Bersani: non accettiamo lezioni "Noi facciamo le nostre manifestazioni. Noi, lezioni di antiberlusconismo, non le prendiamo da nessuno". E' arrivata a stretto giro di posta la risposta di Bersani. "Il più antiberlusconiano - ha aggiunto il segretario del Pd - sarà quello che riesce a mandarlo a casa, non quello che grida di più. Lezioni di quel genere - ha ribadito - a noi non ne fanno. Dopodiché, se si ragiona, se le parole d’ordine sono accettabili, certamente non c’è una proibizione ad andarci ai militanti del Pd. Quando le parole d’ordine saranno accettabili - ha concluso - le vedremo". 

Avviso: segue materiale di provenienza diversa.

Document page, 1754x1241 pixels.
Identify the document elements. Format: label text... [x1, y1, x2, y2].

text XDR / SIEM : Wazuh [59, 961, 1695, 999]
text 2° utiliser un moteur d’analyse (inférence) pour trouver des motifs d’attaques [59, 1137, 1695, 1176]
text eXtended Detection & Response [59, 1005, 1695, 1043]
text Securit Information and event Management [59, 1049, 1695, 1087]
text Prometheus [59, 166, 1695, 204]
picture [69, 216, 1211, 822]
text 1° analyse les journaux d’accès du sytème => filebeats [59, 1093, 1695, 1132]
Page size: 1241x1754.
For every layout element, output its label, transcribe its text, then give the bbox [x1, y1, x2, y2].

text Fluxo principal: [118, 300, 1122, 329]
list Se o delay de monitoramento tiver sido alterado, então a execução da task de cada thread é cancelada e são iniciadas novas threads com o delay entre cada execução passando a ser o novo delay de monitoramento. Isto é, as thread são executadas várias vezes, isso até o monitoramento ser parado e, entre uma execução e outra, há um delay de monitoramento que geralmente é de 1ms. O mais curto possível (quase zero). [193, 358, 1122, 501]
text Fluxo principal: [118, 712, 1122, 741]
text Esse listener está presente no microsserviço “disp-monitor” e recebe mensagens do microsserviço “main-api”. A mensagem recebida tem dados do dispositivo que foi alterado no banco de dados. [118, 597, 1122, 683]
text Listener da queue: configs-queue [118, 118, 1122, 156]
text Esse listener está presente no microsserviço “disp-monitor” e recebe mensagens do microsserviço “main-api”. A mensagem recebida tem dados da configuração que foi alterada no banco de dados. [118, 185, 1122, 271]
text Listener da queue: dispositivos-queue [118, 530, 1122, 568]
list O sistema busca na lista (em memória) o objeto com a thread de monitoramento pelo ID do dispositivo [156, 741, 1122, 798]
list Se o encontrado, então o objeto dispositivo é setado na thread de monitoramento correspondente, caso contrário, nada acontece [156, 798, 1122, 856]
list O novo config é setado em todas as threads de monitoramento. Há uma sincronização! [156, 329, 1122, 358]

"Il Pd farà uan sua iniziativa"
"Il Pd non sta in mezzo, fa la sua strada e ha la sua idea", che si concretizzerà in "un’iniziativa che annunceremo la settimana prossima". Così il segretario del Pd, Pier Luigi Bersani, risponde sia ad Antonio Di Pietro che a Pier Ferdinando Casini a proposito della manifestazione in piazza sponsorizzata dal primo e della proposta Udc in materia di giustizia. "Il Pd non sta in mezzo - ha ribadito Bersani al termine della riunione del gruppo alla Camera che eleggerà il nuovo presidente - ha una sua idea di come fare opposizione a Berlusconi, vogliamo accorciare la distanza con le altre opposizioni ma questo non si fa tirandosi per la giacca ma discutendo. La settimana prossima annunceremo la nostra iniziativa - ha aggiunto - e quando si tratta di quelle degli altri vogliamo prima capire quali sono le parole d’ordine".

Il segretario del Pd in difficoltà "Non si può sempre parlare solo ed esclusivamente del premier". Di questo ormai è convinto anche Bersani, che però respinge al mittente l'accusa di Di Pietro: niente sconti al Cavaliere. Il Pd ribadisce che la legge sul processo breve non va bene, e chiede al governo di "ritirarla" per poter avviare un confronto sulla giustizia. Antiberlusconismo in soffitta? Non proprio, ma si vuole dare un segnale di un cambiamento. A dicembre il Pd promuoverà una iniziativa contro Berlusconi con questo slogan: "Siamo sempre sui problemi suoi, e mai sui nostri", cioè dei cittadini. A molti suona come un'iniziativa in concorrenza con il "no B day".

"Occupiamoci dei problemi di tutti, non di uno solo" "In questo momento la crisi è dappertutto e migliaia di posti di lavoro sono a rischio, mentre noi parliamo d’altro", ha detto Bersani. "Questa situazione crea un muro di gomma tra le condizioni reali della gente e la politica, un muro che può essere anche pericoloso. E quindi - ha concluso il segretario del Pd - noi premiamo perché si metta l’accento su questo tipo di problemi e non su quelli che interessano una persona sola". Qualcuno minimizzerà dicendo che è solo una differenza tattica quella che divide Pd e Idv. In realtà, trattandosi di due alleati che intendono dare vita all'alternativa di governo, si tratta di una differenza enorme.

Bondi: "Bersani dica una parola chiara" "Bersani dica una parola chiara nei confronti dell’appello lanciato da Di Pietro per giustificare una manifestazione contro il presidente del Consiglio. Abbia soprattutto il coraggio di condannare le parole contenute in un proclama delirante che inocula nella vita politica italiana i germi della violenza e dell’odio". Lo chiede il ministro per i Beni culturali e coordinatore del Pdl Sandro Bondi.

Capezzone: serve rottura netta "Finché il Pd non avrà il coraggio necessario per una netta rottura con l’Italia dei Valori - dice Daniele capezzone, portavoce del Pdl - sarà sempre sotto schiaffo, come testimonia la surreale vicenda della manifestazione anti-Berlusconi del 5 dicembre prossimo". "Rimanendo in piedi quest’alleanza che inchioda la sinistra a posizioni giustizialiste, Bersani farà bene a ricordare il sempre attuale monito di Nenni: C’è sempre un puro più puro che ti epura".